# PASSAGE SHOWN
====

The acquisition comes amid suggestions that retailing CEOs should be prepared for more deal activity this year as companies scale up to combat pressure on margins.

Panera Bread has agreed to be acquired by the owner of Caribou Coffee and Krispy Kreme Donuts for $7.5 billion, marking a new epoch for CEO Ron Shaich, who co-founded the bakery chain more than three decades ago.

Shaich has agreed to sell his 15.5% stake in Panera in the deal, according to a statement released this morning by the bidder, JAB Holdings. The Luxembourg-based company, controlled by Germany’s Reimann family, offered a 20% premium to Panera’s last closing share price on March 31, when talk of a possible deal first began to surface.

Shaich will continue to assume management duties at Panera, which he helped grow into a nationwide operation with around 2,000 stores. The company’s deep digital penetration, which accounts for around a quarter of its sales, and high loyalty-program engagement may have made it an especially tasty morsel for JAB to pursue.

“We strongly support Panera’s vision for the future, strategic initiatives, culture of innovation and balanced company versus franchise store mix,” JAB CEO Olivier Goudet said. “We are excited to invest in and work together with the company’s management team and franchisees to continue to lead the industry.”

====

# SUPPLIED ENTRIES
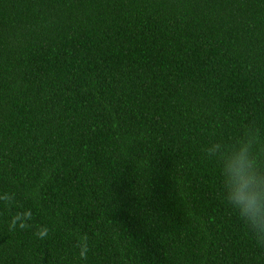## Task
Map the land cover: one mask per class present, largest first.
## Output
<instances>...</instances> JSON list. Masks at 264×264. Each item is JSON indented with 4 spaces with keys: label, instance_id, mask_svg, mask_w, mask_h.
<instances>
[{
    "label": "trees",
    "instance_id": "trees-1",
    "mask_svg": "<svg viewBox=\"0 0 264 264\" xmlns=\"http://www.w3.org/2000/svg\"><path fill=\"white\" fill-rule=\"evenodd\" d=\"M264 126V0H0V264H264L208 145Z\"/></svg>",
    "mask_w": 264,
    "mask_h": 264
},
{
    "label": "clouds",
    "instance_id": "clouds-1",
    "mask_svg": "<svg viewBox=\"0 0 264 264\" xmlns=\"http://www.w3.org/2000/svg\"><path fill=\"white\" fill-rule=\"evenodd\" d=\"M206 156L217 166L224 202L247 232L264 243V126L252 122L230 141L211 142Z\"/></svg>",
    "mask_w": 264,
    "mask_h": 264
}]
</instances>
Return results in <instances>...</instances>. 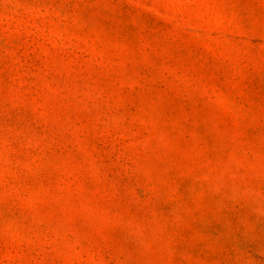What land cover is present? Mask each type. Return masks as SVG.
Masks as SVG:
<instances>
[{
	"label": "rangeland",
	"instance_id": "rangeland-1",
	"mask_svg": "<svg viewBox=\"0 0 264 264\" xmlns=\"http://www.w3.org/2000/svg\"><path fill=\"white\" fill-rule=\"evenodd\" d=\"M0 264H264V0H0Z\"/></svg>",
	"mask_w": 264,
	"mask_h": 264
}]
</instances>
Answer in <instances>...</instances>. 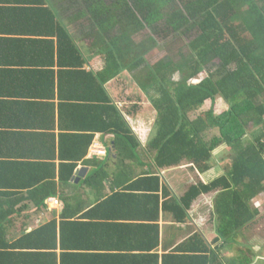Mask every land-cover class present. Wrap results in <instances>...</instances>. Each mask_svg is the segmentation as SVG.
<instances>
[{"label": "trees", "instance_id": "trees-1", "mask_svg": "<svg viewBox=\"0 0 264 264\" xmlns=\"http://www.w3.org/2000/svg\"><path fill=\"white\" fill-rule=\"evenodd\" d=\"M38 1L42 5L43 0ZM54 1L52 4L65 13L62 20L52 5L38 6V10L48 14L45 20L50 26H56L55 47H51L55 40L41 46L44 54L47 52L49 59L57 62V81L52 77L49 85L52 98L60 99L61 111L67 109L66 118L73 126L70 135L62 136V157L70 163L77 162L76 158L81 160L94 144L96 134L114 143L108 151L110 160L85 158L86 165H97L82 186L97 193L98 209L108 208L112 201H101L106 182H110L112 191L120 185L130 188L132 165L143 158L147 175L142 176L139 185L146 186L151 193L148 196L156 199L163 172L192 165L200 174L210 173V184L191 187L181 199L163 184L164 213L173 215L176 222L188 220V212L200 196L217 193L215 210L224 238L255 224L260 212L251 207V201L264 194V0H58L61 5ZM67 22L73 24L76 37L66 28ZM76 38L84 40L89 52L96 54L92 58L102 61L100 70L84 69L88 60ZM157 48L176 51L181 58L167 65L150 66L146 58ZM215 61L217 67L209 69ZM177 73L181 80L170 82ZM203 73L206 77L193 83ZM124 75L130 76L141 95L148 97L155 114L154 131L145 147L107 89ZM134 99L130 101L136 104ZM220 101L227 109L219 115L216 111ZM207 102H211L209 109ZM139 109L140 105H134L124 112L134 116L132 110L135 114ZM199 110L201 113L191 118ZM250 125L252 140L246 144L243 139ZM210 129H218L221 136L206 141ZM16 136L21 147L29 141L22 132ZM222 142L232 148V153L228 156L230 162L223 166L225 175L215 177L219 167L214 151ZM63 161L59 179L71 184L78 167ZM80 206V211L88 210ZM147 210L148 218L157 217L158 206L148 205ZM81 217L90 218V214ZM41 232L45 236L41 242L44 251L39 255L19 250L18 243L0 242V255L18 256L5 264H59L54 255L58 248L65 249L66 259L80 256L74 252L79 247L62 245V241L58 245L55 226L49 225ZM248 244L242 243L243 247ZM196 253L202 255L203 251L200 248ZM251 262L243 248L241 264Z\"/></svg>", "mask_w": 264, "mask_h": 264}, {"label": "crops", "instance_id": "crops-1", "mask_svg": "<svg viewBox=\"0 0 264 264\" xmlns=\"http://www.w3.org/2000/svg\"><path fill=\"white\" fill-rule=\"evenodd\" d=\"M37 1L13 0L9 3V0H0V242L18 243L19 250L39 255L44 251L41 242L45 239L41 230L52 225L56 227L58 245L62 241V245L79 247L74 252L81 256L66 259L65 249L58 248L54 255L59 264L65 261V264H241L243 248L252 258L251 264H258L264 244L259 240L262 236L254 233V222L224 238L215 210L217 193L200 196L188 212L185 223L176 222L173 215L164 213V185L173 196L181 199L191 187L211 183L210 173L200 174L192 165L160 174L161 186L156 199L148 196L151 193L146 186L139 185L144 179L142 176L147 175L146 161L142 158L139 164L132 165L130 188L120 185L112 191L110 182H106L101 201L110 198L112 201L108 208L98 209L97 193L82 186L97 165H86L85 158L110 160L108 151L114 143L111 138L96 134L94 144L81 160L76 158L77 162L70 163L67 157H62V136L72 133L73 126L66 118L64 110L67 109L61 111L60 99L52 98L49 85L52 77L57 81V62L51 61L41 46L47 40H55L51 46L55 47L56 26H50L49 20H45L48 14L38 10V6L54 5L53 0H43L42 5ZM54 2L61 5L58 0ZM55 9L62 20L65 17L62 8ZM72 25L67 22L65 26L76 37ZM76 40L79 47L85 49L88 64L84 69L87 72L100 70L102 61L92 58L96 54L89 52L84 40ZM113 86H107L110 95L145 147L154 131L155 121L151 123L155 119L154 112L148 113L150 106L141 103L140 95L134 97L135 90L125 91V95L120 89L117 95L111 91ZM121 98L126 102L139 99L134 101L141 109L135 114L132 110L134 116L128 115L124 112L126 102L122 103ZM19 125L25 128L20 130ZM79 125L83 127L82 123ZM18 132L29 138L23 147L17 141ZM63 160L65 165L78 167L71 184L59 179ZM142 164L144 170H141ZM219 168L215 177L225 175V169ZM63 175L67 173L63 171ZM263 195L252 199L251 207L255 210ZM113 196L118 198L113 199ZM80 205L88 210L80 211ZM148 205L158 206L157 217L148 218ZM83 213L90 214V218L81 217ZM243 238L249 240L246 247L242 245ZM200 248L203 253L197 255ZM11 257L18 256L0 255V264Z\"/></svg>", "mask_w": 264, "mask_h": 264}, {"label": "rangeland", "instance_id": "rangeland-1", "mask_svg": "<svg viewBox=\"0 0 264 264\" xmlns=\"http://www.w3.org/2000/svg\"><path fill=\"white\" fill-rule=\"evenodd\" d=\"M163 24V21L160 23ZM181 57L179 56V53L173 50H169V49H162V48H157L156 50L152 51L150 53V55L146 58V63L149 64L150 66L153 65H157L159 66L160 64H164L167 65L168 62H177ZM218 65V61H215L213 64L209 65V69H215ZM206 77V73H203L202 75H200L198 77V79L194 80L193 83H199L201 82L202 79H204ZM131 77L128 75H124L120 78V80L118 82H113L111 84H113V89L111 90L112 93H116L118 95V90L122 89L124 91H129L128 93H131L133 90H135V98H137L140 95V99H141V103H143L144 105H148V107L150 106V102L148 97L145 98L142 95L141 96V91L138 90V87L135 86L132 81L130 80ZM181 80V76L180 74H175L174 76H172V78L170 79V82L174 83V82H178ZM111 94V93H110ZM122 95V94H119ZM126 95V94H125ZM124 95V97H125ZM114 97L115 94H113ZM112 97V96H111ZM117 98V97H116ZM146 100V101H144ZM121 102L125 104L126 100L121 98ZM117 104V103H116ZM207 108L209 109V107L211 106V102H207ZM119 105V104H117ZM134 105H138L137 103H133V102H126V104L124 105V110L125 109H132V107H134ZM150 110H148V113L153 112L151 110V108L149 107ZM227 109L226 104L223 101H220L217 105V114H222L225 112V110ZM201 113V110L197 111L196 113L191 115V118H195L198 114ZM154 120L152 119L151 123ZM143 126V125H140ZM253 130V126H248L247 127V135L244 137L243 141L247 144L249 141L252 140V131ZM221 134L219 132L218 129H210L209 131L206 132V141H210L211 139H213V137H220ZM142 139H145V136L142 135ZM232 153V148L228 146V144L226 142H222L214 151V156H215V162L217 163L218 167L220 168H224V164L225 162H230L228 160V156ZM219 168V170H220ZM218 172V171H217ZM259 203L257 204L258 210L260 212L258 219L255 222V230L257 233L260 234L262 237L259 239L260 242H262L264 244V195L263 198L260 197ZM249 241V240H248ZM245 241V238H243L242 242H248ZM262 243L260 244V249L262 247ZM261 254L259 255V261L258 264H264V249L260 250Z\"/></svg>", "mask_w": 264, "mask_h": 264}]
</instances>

====

# STATED EXERCISE 1
In the article on the Panera Bread deal, put this sentence into Spanish: "Shaich will continue to assume management duties at Panera, which he helped grow into a nationwide operation with around 2,000 stores."
# STATED EXERCISE 2
Use the article on the Panera Bread deal to answer these:
(a) For how much has Panera agreed to be acquired?
(b) How large a stake in Panera is Shaich selling?
(c) About what share of Panera's sales comes from digital?
# STATED EXERCISE 3
Extend the article on the Panera Bread deal by writing what comes next after its final sentence.

# OUTPUT 1
Shaich seguirá asumiendo funciones de dirección en Panera, que él ayudó a convertir en una operación a nivel nacional con alrededor de 2.000 tiendas.

# OUTPUT 2
(a) $7.5 billion
(b) 15.5%
(c) Around a quarter

# OUTPUT 3
The deal will be watched closely by incoming Starbucks CEO Kevin Johnson, who only got his feet under the desk on Monday. It will position JAB as an even more powerful competitor, given it also controls Peet’s Coffee & Tea, Stumptown Coffee Roasters, Keurig Green Mountain and Jacobs Douwe Egberts, among other holdings.

The deal also indicates that takeover activity in the consumer goods sector remains hot following last year’s mega-merger between beer brewers ABInBev and SABMiller and Kraft Heinz’s failed attempt to buy Unilever. Other recent deals in the sector include Reckitt Benckiser’s takeover of Mead Johnson and Luxottica’s merger with Essilor.

Boards are being inspired by a focus on cost reduction to drive margin improvement and earnings growth, according to KPMG. Big companies also are attempting to acquire fast-growing smaller players to tap growing customer preferences for the kind of “healthy-snacking” products that Panera Breads provides.

As Western economies improve and the share market continues to soar, KPMG predicts that the capacity of companies in the consumer discretionary and consumer staples sectors to fund acquisitions will improve over the next 12 months by 16% and 10%, respectively.

“The high-profile deals we’ve seen in recent months are indicative of an ongoing move toward consolidation,” said James Murray, the consultancy’s head of consumer goods M&A.